• WHAT IS EXPECTED: Return the opening lines of the material, word for word. End with the line that contains "All staff are".

• SUPPLIED DATA:
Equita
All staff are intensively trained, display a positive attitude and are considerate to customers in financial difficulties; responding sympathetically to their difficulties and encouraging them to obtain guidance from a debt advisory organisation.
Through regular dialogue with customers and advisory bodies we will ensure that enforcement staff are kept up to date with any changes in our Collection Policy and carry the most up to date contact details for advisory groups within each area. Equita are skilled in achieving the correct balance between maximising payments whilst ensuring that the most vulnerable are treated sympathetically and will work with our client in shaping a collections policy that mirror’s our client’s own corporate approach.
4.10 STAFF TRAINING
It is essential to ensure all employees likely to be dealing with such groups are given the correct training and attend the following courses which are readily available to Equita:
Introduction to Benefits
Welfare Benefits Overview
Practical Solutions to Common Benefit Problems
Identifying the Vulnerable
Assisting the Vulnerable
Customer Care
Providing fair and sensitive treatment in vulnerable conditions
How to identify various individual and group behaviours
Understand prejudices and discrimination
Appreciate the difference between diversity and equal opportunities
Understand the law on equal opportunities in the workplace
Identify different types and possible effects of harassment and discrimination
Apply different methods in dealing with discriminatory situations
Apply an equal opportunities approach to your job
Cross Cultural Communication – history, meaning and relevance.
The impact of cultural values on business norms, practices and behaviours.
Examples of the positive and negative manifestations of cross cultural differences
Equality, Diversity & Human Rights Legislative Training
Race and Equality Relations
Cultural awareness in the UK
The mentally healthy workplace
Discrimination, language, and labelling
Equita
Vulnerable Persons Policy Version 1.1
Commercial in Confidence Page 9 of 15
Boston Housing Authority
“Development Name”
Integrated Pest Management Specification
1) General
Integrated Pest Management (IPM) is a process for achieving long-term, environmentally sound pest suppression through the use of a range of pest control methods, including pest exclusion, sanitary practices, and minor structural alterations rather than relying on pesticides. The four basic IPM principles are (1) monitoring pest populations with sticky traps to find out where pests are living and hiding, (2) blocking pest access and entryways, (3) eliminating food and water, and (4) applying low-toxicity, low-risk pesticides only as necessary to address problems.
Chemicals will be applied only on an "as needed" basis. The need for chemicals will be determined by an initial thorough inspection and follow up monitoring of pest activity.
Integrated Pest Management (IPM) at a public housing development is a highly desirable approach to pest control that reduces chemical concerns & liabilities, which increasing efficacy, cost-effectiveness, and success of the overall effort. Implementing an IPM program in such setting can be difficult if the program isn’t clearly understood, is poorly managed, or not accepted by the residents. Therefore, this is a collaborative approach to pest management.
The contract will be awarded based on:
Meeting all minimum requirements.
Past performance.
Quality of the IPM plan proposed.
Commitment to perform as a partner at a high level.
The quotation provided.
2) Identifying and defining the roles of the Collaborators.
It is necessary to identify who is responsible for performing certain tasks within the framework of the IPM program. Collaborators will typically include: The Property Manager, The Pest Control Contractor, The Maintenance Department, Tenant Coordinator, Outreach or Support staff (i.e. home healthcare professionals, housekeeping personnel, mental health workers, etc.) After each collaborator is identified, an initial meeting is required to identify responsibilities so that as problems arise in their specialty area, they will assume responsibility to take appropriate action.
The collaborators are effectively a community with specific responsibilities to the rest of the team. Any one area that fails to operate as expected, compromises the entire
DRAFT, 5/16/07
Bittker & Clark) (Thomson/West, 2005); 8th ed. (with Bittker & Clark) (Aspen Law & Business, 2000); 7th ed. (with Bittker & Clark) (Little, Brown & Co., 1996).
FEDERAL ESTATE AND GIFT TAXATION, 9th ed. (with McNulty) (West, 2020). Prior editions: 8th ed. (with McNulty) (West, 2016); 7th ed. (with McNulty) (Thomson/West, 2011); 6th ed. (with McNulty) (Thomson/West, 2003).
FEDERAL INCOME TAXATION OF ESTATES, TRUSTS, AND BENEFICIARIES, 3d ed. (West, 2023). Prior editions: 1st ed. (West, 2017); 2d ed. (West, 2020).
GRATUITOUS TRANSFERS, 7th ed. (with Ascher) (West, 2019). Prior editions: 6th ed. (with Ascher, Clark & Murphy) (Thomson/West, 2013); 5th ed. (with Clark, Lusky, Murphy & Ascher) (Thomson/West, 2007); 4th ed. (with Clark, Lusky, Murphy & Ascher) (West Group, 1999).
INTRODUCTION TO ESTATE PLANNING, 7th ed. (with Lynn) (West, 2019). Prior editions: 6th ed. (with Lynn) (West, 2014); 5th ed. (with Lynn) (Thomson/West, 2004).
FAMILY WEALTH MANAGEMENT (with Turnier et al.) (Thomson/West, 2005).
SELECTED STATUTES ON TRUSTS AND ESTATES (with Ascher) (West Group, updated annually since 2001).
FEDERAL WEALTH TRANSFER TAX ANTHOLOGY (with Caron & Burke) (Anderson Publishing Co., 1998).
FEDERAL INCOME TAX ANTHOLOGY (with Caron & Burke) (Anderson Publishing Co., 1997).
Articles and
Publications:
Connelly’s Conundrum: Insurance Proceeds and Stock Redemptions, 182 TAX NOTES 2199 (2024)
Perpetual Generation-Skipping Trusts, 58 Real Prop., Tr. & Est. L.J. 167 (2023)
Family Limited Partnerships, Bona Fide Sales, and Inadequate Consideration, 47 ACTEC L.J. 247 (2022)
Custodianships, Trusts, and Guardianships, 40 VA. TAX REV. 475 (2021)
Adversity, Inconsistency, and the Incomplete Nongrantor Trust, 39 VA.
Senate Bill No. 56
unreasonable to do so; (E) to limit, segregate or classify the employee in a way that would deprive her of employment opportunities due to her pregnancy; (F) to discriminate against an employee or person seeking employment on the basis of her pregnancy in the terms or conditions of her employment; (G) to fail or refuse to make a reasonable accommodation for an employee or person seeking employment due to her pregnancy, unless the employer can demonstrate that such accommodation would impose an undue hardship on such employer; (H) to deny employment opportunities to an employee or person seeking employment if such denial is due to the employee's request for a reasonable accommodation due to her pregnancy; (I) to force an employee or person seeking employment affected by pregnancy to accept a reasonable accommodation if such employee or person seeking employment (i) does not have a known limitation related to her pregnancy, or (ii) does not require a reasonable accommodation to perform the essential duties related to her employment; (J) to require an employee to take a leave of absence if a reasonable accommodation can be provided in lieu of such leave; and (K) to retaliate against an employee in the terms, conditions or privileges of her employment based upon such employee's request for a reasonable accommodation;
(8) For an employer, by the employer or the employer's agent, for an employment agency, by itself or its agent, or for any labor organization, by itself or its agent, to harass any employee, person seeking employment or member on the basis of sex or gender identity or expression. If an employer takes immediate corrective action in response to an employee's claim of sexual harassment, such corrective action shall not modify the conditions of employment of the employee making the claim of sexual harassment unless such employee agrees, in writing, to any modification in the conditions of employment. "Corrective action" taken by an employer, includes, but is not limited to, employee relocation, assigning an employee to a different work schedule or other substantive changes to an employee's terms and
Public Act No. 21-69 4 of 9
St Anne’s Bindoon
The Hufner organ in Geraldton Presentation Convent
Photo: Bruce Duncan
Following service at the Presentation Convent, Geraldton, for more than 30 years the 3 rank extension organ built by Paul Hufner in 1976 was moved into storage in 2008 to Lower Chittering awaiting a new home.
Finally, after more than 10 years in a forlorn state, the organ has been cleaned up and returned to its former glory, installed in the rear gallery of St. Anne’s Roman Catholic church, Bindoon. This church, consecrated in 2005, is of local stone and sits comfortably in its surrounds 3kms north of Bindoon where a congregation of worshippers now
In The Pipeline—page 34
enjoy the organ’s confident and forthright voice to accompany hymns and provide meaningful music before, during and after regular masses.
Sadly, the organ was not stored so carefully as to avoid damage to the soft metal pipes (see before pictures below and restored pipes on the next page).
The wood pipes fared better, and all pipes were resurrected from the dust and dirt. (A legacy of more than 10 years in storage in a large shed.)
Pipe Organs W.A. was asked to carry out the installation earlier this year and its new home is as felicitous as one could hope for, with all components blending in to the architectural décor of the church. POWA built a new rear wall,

• RESPONSE AREA:
Equita
All staff are intensively trained, display a positive attitude and are considerate to customers in financial difficulties; responding sympathetically to their difficulties and encouraging them to obtain guidance from a debt advisory organisation.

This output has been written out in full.